One of the things I found are so many people are activists in their own ways. We just don’t hear about it. They each have a cause or a picket line that they’re involved with. Woody’s kind of activism is a 360 degree kind of activism — he’s not just focused on unions. But when you listen to Jackson Browne’s love song, when they’re sitting on the bench at night and the stars are shining and what is this young couple talking about and whispering into each other’s ears? Some of the lines are “and we talked about this and we talked about that, and we talked about the union. I was like “wow, Woody wrote the union into this romantic song.”

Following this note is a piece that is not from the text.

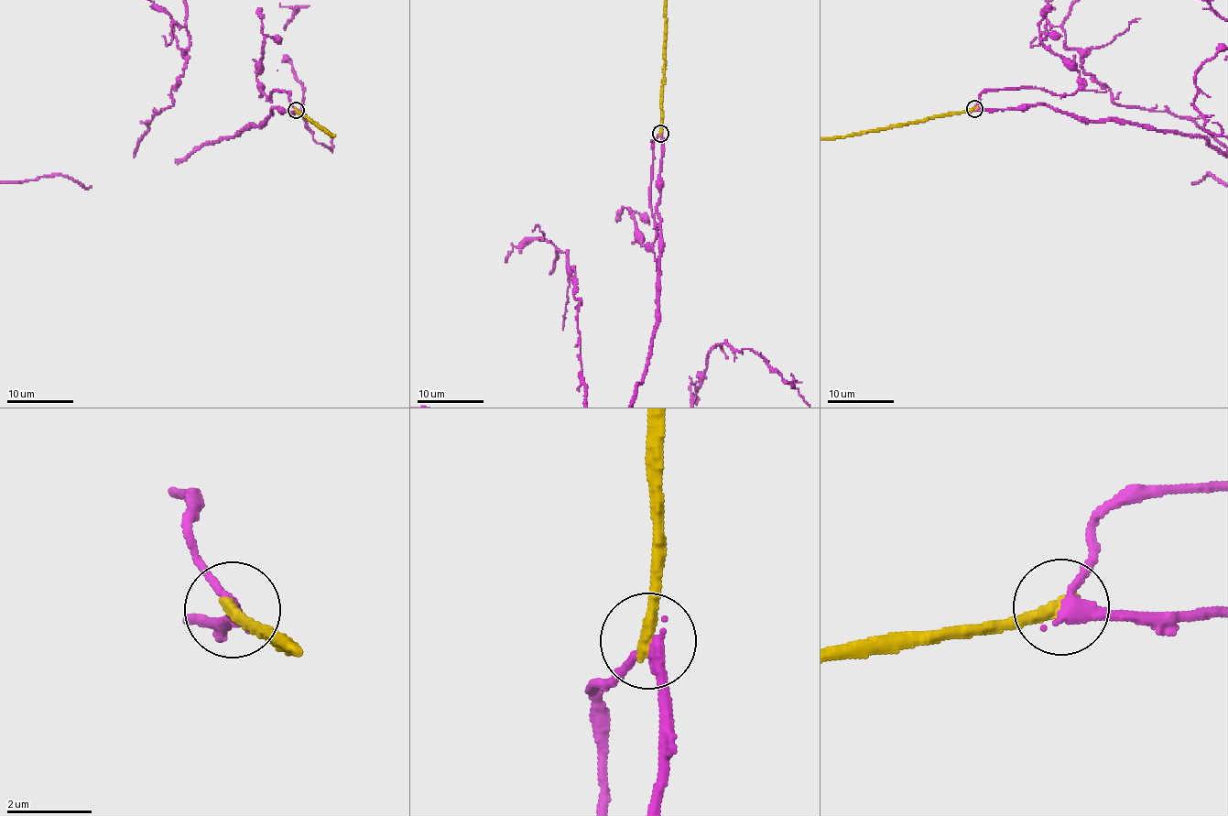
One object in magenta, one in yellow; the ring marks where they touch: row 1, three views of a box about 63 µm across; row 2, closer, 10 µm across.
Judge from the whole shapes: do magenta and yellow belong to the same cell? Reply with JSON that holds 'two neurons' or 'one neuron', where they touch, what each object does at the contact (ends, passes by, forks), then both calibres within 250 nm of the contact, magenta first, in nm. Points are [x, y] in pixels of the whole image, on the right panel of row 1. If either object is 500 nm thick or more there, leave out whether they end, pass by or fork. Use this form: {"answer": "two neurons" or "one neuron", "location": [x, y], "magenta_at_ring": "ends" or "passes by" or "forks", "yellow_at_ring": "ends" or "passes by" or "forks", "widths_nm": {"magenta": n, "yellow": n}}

So you don’t have to be a political activist, you can be a lover and find ways to bring all these ideas and stuff into your conversation into your home and into your town. I kind of found out that all these people are activists in a way, and to me, the thing is to find words or a lyric that match up with that.

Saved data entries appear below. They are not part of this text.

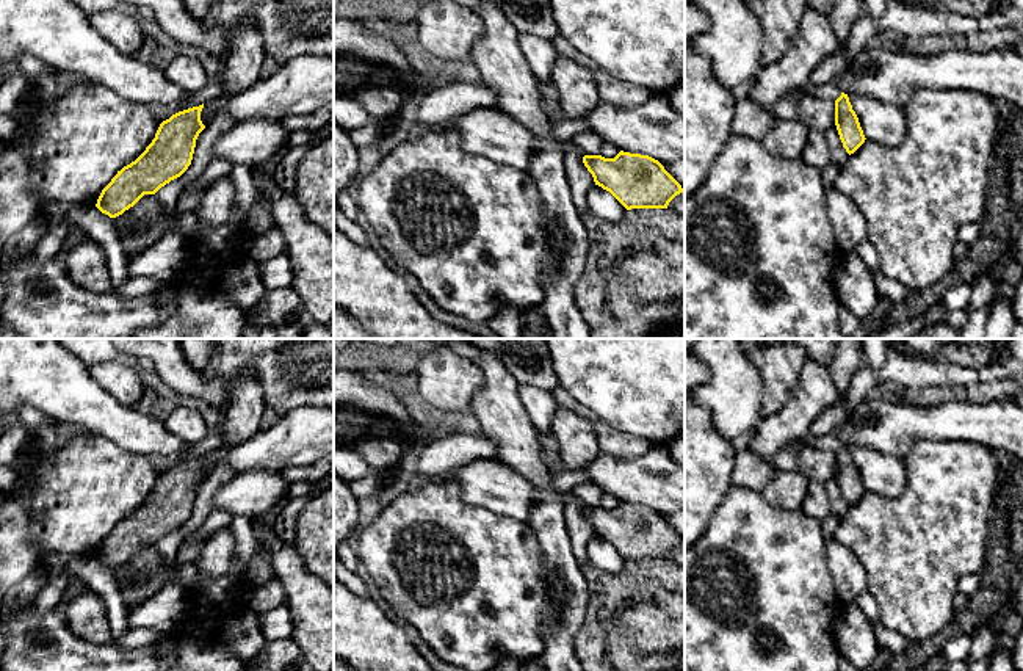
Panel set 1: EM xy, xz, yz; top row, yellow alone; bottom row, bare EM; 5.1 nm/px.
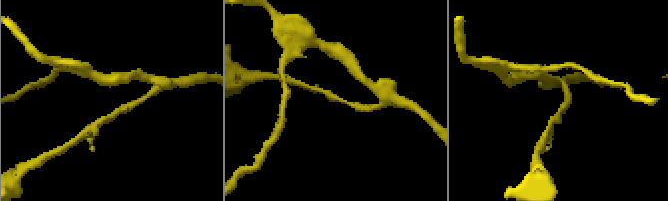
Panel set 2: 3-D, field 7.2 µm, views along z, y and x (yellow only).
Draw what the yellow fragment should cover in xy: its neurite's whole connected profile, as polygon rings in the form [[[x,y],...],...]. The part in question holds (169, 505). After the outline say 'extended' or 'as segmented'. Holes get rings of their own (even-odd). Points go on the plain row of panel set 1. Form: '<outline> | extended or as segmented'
[[[204,455],[163,472],[146,502],[117,522],[102,541],[96,558],[110,569],[116,569],[144,546],[155,546],[180,528],[191,516],[196,491],[205,480],[201,472],[202,459]]] | as segmented

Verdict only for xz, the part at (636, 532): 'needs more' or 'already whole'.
already whole

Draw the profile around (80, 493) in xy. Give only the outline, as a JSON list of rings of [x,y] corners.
[[[91,433],[52,447],[53,453],[33,475],[31,499],[25,508],[31,519],[31,542],[38,546],[41,560],[47,553],[96,557],[111,530],[152,494],[161,472],[146,456],[128,453]]]

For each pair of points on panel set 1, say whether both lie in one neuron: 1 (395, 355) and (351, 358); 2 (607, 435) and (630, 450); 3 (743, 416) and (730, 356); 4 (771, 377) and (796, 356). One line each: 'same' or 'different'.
1: same
2: same
3: same
4: same

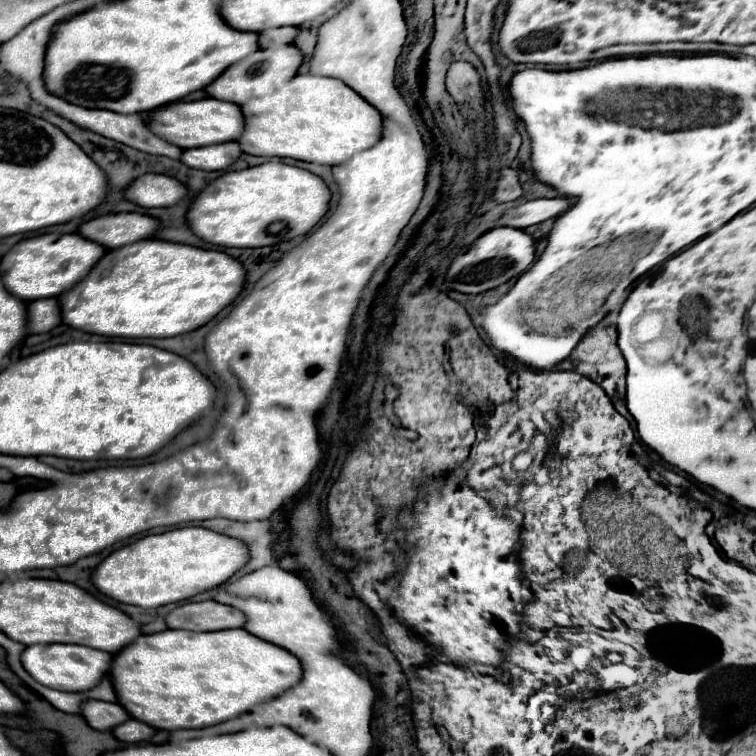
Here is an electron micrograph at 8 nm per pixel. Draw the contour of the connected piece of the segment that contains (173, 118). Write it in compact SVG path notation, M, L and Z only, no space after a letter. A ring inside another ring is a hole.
M206 98L196 102L174 102L172 106L164 106L152 114L152 130L156 134L180 148L200 148L200 146L212 146L222 142L234 142L238 140L244 130L244 114L242 108L234 102Z

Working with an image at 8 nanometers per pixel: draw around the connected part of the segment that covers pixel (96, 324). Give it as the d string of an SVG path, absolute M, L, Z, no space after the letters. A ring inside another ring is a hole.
M154 238L152 242L140 242L140 246L106 252L102 262L94 266L92 274L58 300L62 306L62 320L72 328L110 338L172 338L208 324L216 314L232 304L242 292L244 278L244 266L224 252Z

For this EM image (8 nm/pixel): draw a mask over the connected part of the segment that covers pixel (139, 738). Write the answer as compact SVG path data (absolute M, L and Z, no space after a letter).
M128 720L124 722L124 726L118 726L118 730L114 730L114 736L126 744L138 744L138 742L148 742L154 736L154 728L138 722L138 720Z

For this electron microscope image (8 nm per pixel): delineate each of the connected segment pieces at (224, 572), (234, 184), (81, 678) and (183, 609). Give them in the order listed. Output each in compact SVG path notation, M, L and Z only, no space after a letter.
M188 526L176 528L164 534L144 536L116 552L112 552L94 570L94 586L124 604L134 604L142 608L158 608L172 602L188 600L202 590L220 586L250 560L248 546L232 536L218 534L208 528Z
M268 162L214 180L194 200L188 222L192 232L208 244L232 248L274 246L310 232L328 212L330 196L330 188L320 176L296 166Z
M34 644L22 652L22 664L26 672L40 684L60 692L86 692L98 686L98 682L110 672L112 654L78 644Z
M214 600L188 602L174 608L166 616L168 628L182 628L192 632L214 632L226 628L244 628L246 616L234 608Z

Here's that Jackson Browne track for union romantics and sample the others below that. You might also want to see the Tom Morello track put to use in a video supporting the Occupy movement. Sing out!

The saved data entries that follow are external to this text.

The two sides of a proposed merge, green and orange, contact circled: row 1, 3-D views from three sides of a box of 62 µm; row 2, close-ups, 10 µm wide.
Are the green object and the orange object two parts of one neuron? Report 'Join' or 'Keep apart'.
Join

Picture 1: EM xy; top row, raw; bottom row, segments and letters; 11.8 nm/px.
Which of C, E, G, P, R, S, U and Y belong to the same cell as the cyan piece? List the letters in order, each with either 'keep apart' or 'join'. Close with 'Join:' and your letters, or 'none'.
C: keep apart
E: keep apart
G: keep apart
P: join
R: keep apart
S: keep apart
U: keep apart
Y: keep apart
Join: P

Back last December when we were discussing Pete Seeger, I mentioned that I'd be looking for opportunities to share more of his songs. You may remember that I am now in Wisconsin, and you may have heard about our little polite disagreement with our Governor over the matter of collective bargaining rights (which, let me just remind you are enshrined in the Universal Declaration of Human Rights). Now the rallies and marches I've attended so far haven't featured any singing, possibly influenced somewhat by frigid temps and whipping winds, but I have noted reports of Solidarity Forever, breaking out under the Capitol dome. Surely Pete would have something to say about this? You bet!
"Maybe the Republican governor, he's done us a favor by bringing the problem to national attention," the 91-year-old Seeger said in a telephone interview from his New York home. "It shows the whole country how much we need unions. We may end up thanking him."
It seems he sang a few songs on behalf of the Wisconsin unions, though its not clear which ones, but I've chosen, "We've Got Our Eyes on You" which is less familiar than some of his other union songs, but the lyrics of this song addressed to lawmakers seemed the most appropriate for our situation today. Sing it!